At the same time, the sciences themselves have been curtailed in their approach researcher by the very finiteness of the experimental method. This has been seen especially in the disciplines that have been characteristically primed in recent decades: the biomedical sciences. The big questions about the functioning of the human body and the development of devastating disorders, such as cancer, cardiovascular, neurodegenerative or mental diseases, are still in many respects unanswered. Likewise, one of the most developed biological sciences, neuroscience, has brought to the fore that the big questions about our brain and its importance in our behaviour are still a long way from receiving enlightening answers.
3.The third factor is the conviction that the lack of expectations of experimental science calls for unity of knowledge and interdisciplinarity. Both of these are increasingly seen as truly necessary in order to tackle the most complex problems of human beings and nature. However, these aspects have been largely neglected in the training of people, and are now not fully available to anyone who wants to use them. Something has gone wrong, and simply going back to the past does not fix it. A renewed vision of knowledge and its anthropological location in the human being is needed.
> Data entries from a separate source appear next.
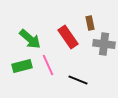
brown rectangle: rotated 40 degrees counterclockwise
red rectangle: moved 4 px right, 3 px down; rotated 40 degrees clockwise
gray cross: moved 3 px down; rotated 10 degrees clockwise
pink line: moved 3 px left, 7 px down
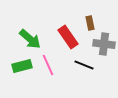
black line: moved 6 px right, 15 px up
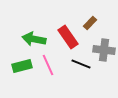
brown rectangle: rotated 56 degrees clockwise
green arrow: moved 4 px right; rotated 150 degrees clockwise
gray cross: moved 6 px down
black line: moved 3 px left, 1 px up
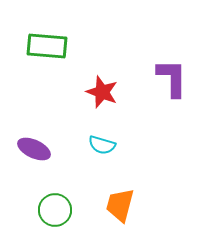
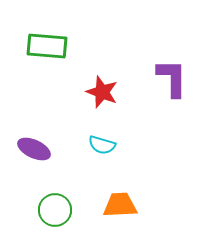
orange trapezoid: rotated 72 degrees clockwise
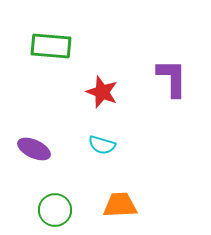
green rectangle: moved 4 px right
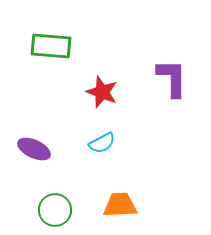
cyan semicircle: moved 2 px up; rotated 44 degrees counterclockwise
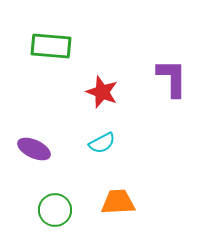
orange trapezoid: moved 2 px left, 3 px up
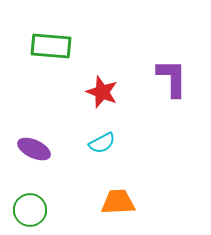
green circle: moved 25 px left
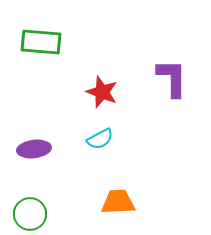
green rectangle: moved 10 px left, 4 px up
cyan semicircle: moved 2 px left, 4 px up
purple ellipse: rotated 32 degrees counterclockwise
green circle: moved 4 px down
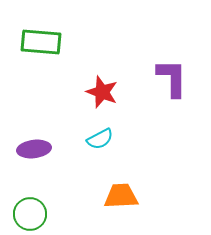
orange trapezoid: moved 3 px right, 6 px up
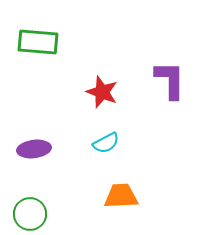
green rectangle: moved 3 px left
purple L-shape: moved 2 px left, 2 px down
cyan semicircle: moved 6 px right, 4 px down
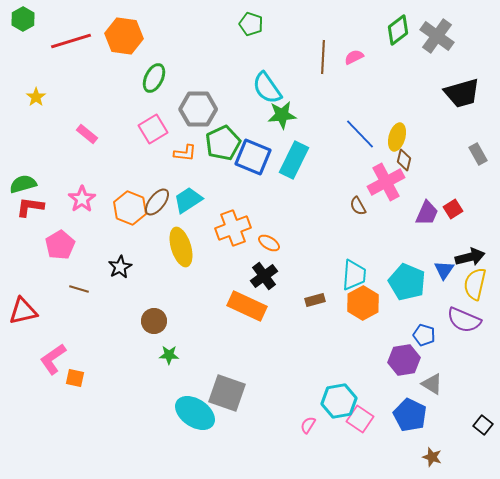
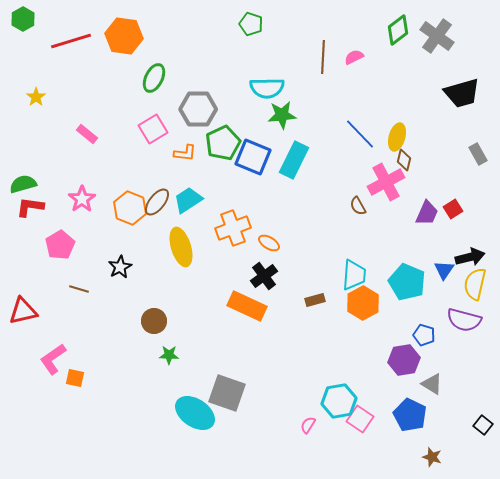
cyan semicircle at (267, 88): rotated 56 degrees counterclockwise
purple semicircle at (464, 320): rotated 8 degrees counterclockwise
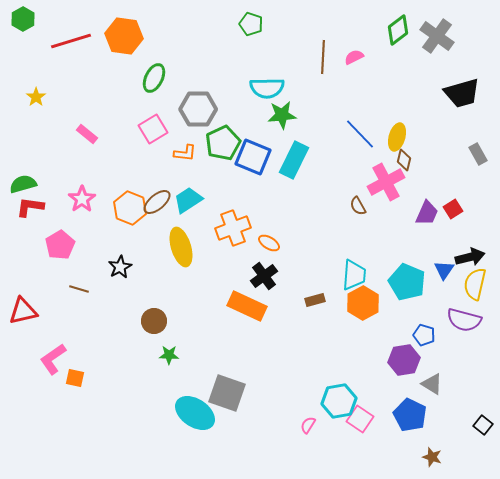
brown ellipse at (157, 202): rotated 12 degrees clockwise
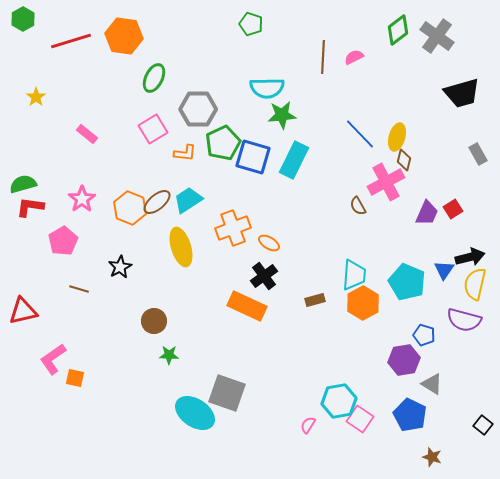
blue square at (253, 157): rotated 6 degrees counterclockwise
pink pentagon at (60, 245): moved 3 px right, 4 px up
Hence the growing interest in the relationship between science and faith. In this dialogue, the basic question is the knowledge of truth. Faith and science are not opposed but complement each other in order to arrive at the truth. This is one of the core points of Benedict XVI's message: the conviction that everything that is truly rational is compatible with the faith revealed by God and with the Holy Scriptures. group Authors such as, among others, Mariano Artigas, founder of our research centre Science, Reason and Faith at the University of Navarra (CRYF), have also rightly pointed out that reason in its broadest sense - philosophy - is a privileged bridge to masterfully articulate the relationship between science and faith.